Enginius/Machine Learning

# Practical usage of Representer theorem

Let's assume that you are given a set of input and output data and your goal is to find an underlying function '$g(\cdot)$' which maps the input space to the output space. Formally writing, you are given,

$$D = \{ (x_1, y_1) \ \cdots \ (x_n, y_n) \} \\ x_i \in X \ , \ y_i \in Y$$

and you try to find

$$g: X \to Y.$$

For those who are familiar with machine learning literatures would probably figure out that this is what most of machine learning problems deal with. In particular, if the output space '$Y$' is a real line '$R$', we call such problems as a regression problem and this is what this article will mainly deal with.

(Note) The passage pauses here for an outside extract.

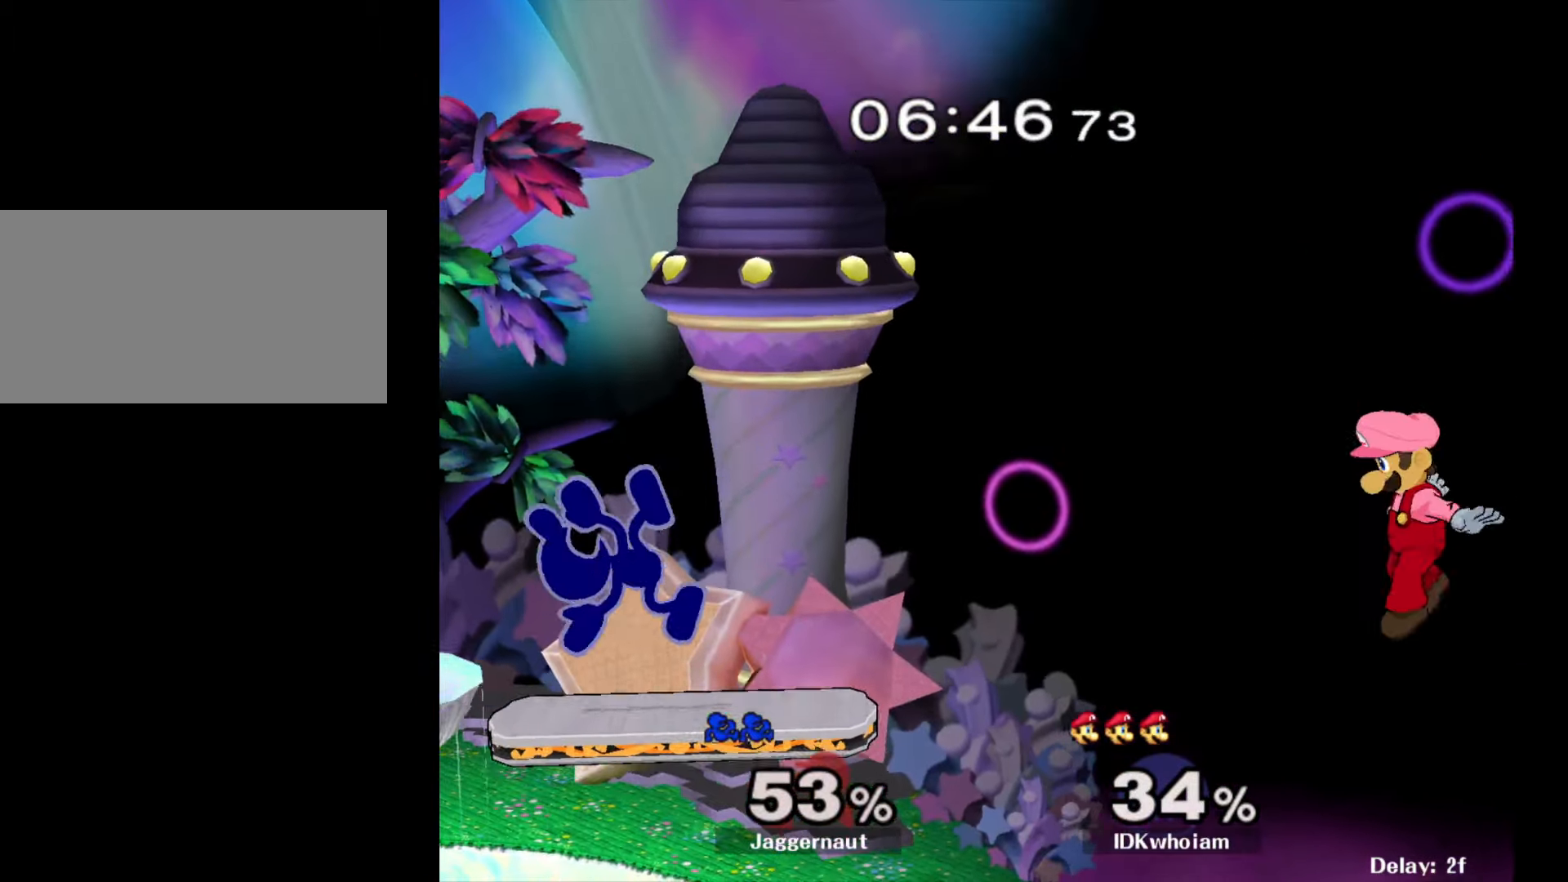
{"buttons": [], "left_stick": "down-right", "right_stick": "center", "events": [[50, "left_stick", "right"], [234, "left_stick", "down"], [500, "left_stick", "down-right"]]}
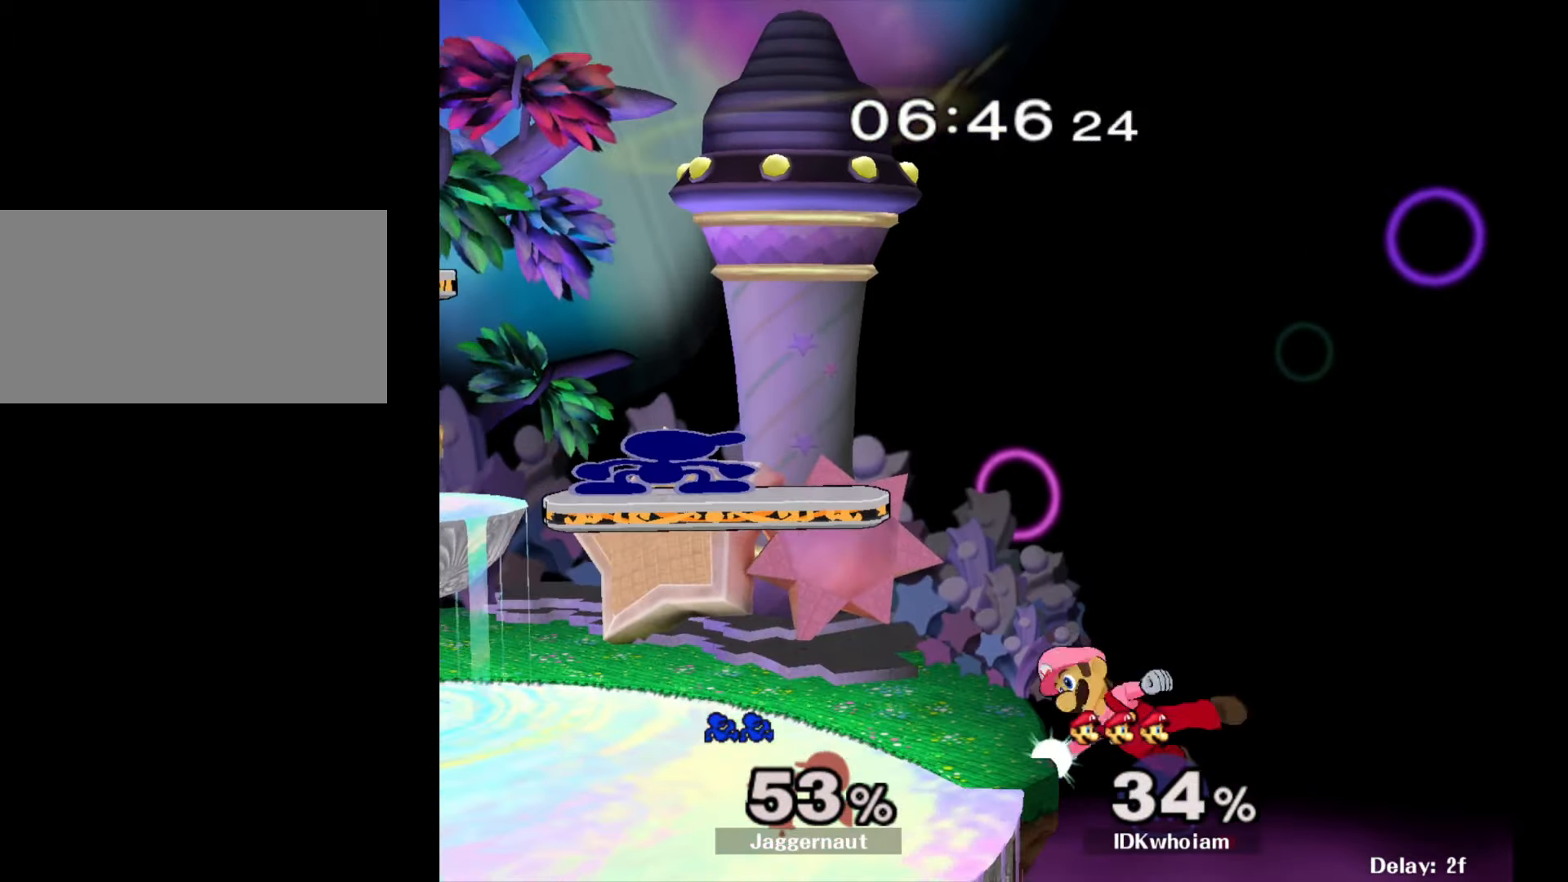
{"buttons": [], "left_stick": "down", "right_stick": "center", "events": [[150, "left_stick", "down"], [367, "left_stick", "center"], [484, "left_stick", "down"]]}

For better understanding, let's think about a simple regression problem where the training data are given as follows:

The seven black circles shown in the above figure are our training data where X axis and Y axis indicate input and output spaces, respectively. Simply speaking, our goal is to find a curve interpolating the seven points. Perhaps, the first method that you can think of would be a linear model. It is a very simple, very efficient method. As there is no free lunch, however, the result of linear regression is likely to be unsatisfactory. The blue line in the below figure is the result of a linear regression, and  clearly, we might want something better that this.

One natural extension would be using higher order polynomial models such as second, third, or forth polynomials which are shown with different colors (check the legend).

However, these result aren't also that satisfactory. In this case, the representer theorem can give you a reasonable solution.

Let me first formalize the problem we wish to solve. The function '$g(\cdot)$' we wish to find can be represented as follows:

$$\hat{g} = \arg \min_{g} \sum_{i=1}^{n}( y_i - g(x_i) )^2 + \gamma R(g)$$

where '$R(g)$' is a regularizer of the functional '$g(\cdot)$' such as a Hilbert norm '$\| g \|_H$'.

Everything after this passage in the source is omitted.